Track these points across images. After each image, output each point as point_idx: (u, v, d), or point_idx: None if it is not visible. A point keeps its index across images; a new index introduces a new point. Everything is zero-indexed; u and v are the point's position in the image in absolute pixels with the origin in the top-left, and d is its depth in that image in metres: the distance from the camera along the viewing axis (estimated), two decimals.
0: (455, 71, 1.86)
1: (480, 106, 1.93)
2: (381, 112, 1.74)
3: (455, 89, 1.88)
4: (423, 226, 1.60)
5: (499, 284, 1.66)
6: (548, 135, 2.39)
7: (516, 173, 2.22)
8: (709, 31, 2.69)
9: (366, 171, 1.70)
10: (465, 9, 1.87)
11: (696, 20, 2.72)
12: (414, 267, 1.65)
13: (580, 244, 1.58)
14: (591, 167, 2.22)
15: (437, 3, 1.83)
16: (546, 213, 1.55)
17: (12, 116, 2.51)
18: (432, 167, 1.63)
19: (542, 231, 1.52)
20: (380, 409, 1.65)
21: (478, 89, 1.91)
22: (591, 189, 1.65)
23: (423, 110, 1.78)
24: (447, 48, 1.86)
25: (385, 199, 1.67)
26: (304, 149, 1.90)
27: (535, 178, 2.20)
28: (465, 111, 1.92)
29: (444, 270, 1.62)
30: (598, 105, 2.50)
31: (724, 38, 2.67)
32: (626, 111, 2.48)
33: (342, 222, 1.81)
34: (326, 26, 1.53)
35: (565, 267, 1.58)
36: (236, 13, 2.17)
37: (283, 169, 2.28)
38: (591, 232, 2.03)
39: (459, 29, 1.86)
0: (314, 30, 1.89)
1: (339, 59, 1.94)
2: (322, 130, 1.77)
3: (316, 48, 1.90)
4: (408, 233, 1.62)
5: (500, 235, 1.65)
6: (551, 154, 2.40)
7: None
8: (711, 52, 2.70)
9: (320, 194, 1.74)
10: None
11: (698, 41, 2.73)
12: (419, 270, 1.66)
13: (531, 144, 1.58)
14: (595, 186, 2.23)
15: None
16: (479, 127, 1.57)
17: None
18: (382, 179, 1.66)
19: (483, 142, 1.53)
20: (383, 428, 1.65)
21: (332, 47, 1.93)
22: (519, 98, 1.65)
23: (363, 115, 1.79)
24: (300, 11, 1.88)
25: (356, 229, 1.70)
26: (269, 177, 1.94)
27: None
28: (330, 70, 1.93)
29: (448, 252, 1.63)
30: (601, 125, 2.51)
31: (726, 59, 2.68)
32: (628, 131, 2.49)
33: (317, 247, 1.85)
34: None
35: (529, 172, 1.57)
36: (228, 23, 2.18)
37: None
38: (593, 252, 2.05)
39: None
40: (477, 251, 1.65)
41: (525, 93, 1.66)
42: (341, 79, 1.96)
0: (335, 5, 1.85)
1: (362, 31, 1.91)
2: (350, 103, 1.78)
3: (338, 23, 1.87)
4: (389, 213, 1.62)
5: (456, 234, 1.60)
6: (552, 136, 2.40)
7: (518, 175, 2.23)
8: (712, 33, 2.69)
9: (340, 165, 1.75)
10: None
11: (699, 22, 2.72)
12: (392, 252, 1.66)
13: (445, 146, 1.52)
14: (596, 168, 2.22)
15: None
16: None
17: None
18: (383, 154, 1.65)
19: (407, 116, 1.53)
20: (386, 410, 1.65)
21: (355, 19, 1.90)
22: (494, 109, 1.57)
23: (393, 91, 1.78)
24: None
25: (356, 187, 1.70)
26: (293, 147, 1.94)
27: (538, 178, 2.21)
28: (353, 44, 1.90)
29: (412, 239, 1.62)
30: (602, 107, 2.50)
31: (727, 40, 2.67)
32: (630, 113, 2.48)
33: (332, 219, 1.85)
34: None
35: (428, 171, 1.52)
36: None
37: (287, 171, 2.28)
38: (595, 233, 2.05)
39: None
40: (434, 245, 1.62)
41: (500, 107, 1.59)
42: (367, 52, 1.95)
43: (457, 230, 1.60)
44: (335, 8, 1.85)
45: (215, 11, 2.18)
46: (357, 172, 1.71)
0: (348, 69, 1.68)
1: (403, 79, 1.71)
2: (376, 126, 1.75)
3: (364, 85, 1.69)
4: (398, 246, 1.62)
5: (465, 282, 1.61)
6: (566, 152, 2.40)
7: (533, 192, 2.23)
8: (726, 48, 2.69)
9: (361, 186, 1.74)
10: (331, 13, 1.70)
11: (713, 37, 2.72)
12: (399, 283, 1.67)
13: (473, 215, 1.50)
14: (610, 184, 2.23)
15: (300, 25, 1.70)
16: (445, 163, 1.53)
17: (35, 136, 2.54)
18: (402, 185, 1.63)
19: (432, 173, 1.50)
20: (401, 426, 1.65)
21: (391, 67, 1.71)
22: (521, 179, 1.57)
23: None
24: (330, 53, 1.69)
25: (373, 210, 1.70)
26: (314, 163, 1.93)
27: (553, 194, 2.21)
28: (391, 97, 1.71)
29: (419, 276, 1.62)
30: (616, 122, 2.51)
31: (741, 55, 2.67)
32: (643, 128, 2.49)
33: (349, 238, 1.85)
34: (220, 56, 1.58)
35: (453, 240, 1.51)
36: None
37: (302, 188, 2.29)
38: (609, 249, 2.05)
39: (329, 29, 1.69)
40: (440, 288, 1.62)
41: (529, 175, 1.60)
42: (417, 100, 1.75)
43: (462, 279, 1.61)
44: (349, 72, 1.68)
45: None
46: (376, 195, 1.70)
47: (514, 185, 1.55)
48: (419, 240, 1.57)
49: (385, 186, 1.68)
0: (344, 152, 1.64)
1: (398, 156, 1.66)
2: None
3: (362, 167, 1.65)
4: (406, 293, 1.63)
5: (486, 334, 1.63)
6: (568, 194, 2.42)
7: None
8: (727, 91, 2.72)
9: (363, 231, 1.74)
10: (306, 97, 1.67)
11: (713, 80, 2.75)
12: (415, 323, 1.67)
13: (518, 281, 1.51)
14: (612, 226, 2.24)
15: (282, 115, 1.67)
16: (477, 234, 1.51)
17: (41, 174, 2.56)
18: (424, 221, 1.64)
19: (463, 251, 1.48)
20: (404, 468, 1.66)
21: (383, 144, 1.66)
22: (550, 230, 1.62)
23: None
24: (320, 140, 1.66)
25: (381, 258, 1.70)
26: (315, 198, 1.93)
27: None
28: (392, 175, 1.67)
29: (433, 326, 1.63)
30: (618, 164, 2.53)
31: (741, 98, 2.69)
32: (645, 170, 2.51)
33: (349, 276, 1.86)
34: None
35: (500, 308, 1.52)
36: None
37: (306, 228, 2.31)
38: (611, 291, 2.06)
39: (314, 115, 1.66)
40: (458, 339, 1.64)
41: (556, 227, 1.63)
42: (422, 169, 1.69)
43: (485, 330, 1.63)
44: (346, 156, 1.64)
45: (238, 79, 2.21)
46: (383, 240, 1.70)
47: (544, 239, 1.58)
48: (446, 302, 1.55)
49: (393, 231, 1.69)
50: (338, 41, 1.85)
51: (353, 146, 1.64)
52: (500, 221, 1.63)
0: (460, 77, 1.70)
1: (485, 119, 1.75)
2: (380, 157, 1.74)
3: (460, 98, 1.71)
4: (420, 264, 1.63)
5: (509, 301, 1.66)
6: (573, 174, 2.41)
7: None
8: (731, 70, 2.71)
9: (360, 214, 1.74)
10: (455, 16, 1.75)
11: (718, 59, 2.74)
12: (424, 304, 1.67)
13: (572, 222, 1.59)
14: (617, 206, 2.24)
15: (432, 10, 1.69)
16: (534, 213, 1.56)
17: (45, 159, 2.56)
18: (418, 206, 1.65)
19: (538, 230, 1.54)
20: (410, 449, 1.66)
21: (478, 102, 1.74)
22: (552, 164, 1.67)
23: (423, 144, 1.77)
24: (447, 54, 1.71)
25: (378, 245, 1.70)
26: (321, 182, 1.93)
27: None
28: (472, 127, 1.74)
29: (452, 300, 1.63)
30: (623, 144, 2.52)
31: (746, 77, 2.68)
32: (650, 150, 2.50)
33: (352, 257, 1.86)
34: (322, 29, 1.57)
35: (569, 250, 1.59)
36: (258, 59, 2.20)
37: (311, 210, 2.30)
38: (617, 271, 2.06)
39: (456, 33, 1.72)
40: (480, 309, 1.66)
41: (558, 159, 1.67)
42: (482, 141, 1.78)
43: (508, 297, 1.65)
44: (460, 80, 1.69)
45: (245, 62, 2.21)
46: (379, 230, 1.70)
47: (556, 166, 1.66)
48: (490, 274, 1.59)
▬▬▬▬▬▬▬▬▬▬
(Aim of the task) Each line from the beginning of the entries to the line with "41: (525, 93, 1.66)" must be repeated exactly, with both end lines kept and no other lines given.

(Exercise response)
Track these points across images. After each image, output each point as point_idx: (u, v, d), or point_idx: None if it is not visible. A point keeps its index across images; a new index introduces a new point. Everything is zero-indexed; u and v are the point's position in the image in absolute pixels with the origin in the top-left, and d is its depth in that image in metres: the distance from the camera along the viewing axis (estimated), two decimals.
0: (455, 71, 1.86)
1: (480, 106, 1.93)
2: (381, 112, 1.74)
3: (455, 89, 1.88)
4: (423, 226, 1.60)
5: (499, 284, 1.66)
6: (548, 135, 2.39)
7: (516, 173, 2.22)
8: (709, 31, 2.69)
9: (366, 171, 1.70)
10: (465, 9, 1.87)
11: (696, 20, 2.72)
12: (414, 267, 1.65)
13: (580, 244, 1.58)
14: (591, 167, 2.22)
15: (437, 3, 1.83)
16: (546, 213, 1.55)
17: (12, 116, 2.51)
18: (432, 167, 1.63)
19: (542, 231, 1.52)
20: (380, 409, 1.65)
21: (478, 89, 1.91)
22: (591, 189, 1.65)
23: (423, 110, 1.78)
24: (447, 48, 1.86)
25: (385, 199, 1.67)
26: (304, 149, 1.90)
27: (535, 178, 2.20)
28: (465, 111, 1.92)
29: (444, 270, 1.62)
30: (598, 105, 2.50)
31: (724, 38, 2.67)
32: (626, 111, 2.48)
33: (342, 222, 1.81)
34: (326, 26, 1.53)
35: (565, 267, 1.58)
36: (236, 13, 2.17)
37: (283, 169, 2.28)
38: (591, 232, 2.03)
39: (459, 29, 1.86)
0: (314, 30, 1.89)
1: (339, 59, 1.94)
2: (322, 130, 1.77)
3: (316, 48, 1.90)
4: (408, 233, 1.62)
5: (500, 235, 1.65)
6: (551, 154, 2.40)
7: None
8: (711, 52, 2.70)
9: (320, 194, 1.74)
10: None
11: (698, 41, 2.73)
12: (419, 270, 1.66)
13: (531, 144, 1.58)
14: (595, 186, 2.23)
15: None
16: (479, 127, 1.57)
17: None
18: (382, 179, 1.66)
19: (483, 142, 1.53)
20: (383, 428, 1.65)
21: (332, 47, 1.93)
22: (519, 98, 1.65)
23: (363, 115, 1.79)
24: (300, 11, 1.88)
25: (356, 229, 1.70)
26: (269, 177, 1.94)
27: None
28: (330, 70, 1.93)
29: (448, 252, 1.63)
30: (601, 125, 2.51)
31: (726, 59, 2.68)
32: (628, 131, 2.49)
33: (317, 247, 1.85)
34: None
35: (529, 172, 1.57)
36: (228, 23, 2.18)
37: None
38: (593, 252, 2.05)
39: None
40: (477, 251, 1.65)
41: (525, 93, 1.66)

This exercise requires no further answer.